Preheat the oven to 375ºF. Line a baking sheet with foil or parchment paper.

Put the peaches in a large bowl, add the blueberries, and toss to combine. Add the lemon zest, both sugars, cinnamon, and salt and toss again. Let macerate until juices are released, about 20 minutes.

Taste the fruit mixture; depending on the fruit, you may need to add more sugar to sweeten it or add a little flour to thicken it if a lot of juice has accumulated during maceration. Transfer the fruit to a 10- or 11-inch gratin dish and dot the top with the butter.
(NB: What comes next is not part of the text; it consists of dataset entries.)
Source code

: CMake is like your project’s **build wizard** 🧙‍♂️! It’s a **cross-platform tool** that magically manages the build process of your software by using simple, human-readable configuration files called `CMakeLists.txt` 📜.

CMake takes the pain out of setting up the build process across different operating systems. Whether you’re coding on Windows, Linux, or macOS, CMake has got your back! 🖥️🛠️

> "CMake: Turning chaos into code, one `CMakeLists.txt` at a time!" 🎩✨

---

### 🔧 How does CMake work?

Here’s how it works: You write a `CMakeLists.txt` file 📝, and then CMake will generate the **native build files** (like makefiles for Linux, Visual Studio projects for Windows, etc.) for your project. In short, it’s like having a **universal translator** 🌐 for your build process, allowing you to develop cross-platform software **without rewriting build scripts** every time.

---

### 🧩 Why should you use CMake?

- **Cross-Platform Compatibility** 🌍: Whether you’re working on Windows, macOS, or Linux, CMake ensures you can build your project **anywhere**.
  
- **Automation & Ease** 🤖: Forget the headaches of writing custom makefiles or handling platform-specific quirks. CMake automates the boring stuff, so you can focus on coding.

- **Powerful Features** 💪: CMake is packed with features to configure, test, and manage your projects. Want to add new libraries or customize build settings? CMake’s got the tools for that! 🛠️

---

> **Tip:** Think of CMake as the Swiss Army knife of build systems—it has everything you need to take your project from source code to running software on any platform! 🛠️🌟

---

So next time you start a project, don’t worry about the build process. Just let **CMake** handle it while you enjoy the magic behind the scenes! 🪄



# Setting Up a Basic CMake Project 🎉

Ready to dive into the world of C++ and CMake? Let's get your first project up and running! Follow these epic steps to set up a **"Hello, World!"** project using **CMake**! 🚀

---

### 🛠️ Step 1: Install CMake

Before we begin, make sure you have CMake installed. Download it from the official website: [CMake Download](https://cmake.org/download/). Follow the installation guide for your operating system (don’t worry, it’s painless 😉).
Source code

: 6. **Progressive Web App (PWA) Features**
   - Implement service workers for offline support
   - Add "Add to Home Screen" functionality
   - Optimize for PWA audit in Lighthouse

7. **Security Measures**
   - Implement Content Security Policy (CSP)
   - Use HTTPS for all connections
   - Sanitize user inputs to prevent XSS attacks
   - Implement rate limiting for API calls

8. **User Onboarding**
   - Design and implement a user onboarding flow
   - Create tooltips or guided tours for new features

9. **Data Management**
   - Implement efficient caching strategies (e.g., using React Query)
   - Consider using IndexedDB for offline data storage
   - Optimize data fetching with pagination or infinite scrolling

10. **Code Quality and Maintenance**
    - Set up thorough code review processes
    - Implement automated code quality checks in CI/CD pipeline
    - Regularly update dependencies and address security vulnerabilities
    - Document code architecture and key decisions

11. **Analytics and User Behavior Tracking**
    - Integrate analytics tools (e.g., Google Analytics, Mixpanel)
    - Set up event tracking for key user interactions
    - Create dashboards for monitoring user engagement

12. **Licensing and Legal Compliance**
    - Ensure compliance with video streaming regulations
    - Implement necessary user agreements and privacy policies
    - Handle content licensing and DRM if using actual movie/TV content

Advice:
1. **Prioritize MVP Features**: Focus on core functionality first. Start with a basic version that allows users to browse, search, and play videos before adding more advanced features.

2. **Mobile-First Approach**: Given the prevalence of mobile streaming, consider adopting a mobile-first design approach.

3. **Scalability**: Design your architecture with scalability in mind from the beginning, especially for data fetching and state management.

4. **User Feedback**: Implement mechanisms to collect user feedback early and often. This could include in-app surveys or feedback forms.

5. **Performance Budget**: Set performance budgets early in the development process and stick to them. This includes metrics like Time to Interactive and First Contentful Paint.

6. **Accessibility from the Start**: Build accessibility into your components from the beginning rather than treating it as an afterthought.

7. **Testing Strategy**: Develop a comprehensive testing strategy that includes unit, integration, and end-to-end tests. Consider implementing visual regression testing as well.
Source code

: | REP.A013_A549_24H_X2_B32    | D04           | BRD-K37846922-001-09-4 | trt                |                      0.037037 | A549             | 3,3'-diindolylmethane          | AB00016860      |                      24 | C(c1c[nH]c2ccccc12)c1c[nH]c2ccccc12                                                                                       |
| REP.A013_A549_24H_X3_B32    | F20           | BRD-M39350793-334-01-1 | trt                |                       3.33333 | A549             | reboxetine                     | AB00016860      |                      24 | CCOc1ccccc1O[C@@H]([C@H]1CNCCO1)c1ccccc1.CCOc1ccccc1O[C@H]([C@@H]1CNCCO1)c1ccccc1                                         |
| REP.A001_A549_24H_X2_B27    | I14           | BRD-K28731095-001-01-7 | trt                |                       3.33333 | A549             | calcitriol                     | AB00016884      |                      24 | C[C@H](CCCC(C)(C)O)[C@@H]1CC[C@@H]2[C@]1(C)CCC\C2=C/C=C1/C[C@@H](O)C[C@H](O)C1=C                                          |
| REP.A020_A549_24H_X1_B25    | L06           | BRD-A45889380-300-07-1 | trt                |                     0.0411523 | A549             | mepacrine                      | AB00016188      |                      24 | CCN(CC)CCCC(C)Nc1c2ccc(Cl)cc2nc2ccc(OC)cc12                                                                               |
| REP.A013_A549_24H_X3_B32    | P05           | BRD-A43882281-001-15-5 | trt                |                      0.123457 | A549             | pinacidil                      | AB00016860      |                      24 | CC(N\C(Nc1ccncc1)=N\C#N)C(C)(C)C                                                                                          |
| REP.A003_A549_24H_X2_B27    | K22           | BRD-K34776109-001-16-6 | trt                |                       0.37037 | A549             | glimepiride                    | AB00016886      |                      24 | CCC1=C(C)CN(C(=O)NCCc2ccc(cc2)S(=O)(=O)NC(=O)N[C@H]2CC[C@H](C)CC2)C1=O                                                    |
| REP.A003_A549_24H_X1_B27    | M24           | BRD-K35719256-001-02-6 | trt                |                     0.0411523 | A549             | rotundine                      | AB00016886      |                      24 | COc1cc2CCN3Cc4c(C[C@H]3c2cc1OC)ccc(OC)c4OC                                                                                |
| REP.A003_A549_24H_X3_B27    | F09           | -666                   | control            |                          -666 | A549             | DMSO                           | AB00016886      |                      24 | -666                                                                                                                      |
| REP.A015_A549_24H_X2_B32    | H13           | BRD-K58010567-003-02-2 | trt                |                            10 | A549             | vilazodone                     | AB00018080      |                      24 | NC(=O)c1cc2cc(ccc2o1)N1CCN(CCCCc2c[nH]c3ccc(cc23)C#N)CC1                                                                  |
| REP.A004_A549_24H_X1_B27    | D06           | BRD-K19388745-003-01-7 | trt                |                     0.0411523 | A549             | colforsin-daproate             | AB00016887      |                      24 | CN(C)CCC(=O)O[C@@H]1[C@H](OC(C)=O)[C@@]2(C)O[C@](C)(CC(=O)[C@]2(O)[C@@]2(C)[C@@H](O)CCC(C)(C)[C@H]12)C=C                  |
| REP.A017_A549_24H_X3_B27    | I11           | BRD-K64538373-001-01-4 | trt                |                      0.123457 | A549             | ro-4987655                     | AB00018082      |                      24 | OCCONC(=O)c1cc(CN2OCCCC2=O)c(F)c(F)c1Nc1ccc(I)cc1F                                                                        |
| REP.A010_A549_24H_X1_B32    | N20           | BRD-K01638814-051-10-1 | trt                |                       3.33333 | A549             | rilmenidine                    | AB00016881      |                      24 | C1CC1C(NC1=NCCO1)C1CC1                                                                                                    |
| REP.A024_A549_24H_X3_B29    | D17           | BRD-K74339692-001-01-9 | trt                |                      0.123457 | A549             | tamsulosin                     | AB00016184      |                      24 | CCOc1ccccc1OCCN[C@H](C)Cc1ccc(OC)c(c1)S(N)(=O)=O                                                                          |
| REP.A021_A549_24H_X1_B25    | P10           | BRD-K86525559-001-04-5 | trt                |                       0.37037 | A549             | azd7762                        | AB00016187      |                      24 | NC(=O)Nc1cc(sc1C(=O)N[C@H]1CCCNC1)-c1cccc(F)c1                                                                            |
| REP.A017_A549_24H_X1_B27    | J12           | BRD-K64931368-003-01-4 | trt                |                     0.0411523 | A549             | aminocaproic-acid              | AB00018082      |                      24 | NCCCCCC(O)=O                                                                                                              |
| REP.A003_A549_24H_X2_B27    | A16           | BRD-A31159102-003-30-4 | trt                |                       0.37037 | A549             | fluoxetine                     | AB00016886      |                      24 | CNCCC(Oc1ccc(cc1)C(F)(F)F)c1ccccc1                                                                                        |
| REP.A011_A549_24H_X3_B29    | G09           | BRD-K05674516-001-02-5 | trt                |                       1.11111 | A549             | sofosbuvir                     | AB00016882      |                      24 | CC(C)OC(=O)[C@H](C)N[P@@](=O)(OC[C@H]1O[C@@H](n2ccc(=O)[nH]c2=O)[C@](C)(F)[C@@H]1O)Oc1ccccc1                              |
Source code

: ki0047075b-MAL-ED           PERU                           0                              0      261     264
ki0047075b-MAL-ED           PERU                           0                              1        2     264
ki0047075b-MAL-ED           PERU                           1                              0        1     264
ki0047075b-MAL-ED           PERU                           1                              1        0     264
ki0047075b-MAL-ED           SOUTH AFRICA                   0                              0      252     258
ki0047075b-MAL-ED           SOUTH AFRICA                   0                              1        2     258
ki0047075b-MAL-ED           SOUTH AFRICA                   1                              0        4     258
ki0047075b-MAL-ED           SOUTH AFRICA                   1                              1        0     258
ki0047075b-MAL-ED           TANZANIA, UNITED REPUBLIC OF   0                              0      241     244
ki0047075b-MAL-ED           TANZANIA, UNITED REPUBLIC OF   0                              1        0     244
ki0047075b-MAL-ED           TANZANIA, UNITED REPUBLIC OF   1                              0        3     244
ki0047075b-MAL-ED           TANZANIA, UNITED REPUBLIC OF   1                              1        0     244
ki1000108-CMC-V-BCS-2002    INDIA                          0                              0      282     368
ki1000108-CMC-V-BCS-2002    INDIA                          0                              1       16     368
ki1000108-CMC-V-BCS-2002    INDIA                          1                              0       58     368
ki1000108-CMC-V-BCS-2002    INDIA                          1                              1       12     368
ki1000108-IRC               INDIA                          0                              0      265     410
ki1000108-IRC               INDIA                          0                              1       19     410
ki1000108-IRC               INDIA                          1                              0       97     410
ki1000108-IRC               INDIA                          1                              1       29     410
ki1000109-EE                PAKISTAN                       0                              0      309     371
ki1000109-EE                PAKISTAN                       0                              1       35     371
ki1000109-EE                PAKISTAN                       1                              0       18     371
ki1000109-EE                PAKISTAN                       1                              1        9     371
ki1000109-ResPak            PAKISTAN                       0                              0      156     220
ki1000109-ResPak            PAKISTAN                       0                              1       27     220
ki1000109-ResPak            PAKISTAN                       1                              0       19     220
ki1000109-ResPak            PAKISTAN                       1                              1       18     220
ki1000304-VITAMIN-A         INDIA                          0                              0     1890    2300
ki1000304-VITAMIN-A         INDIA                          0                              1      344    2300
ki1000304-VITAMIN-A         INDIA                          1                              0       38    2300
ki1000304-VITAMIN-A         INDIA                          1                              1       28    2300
To prepare the dough, sift the dry ingredients into a large bowl. Add the butter and, with a fork or a pastry blender, work it into the dry ingredients until the mixture is crumbly and resembles course cornmeal. Make a well in the center, pour in the buttermilk, and stir the dough lightly with a rubber spatula until it begins to come together. If the dough looks dry, and a little more buttermilk: The dough should be moist but not wet. Gather it together into a disk.

On a floured surface, roll out the dough to a 1/2-inch thickness. Dip a 2-inch round biscuit cutter or a juice glass in flour and cut out as many circles as you can. Gather the scraps of dough together, knead gently, and roll out one more time. Cut out as many circles as you can again. (Do not use the scraps again.) Place the dough circles on top of the fruit mixture, brush them with the milk, and sprinkle with the sugar.

Place the baking dish on the prepared baking sheet to catch any spills. Bake until the fruit is bubbly and the biscuit topping is golden brown, about 45 minutes. Let cool slightly before serving.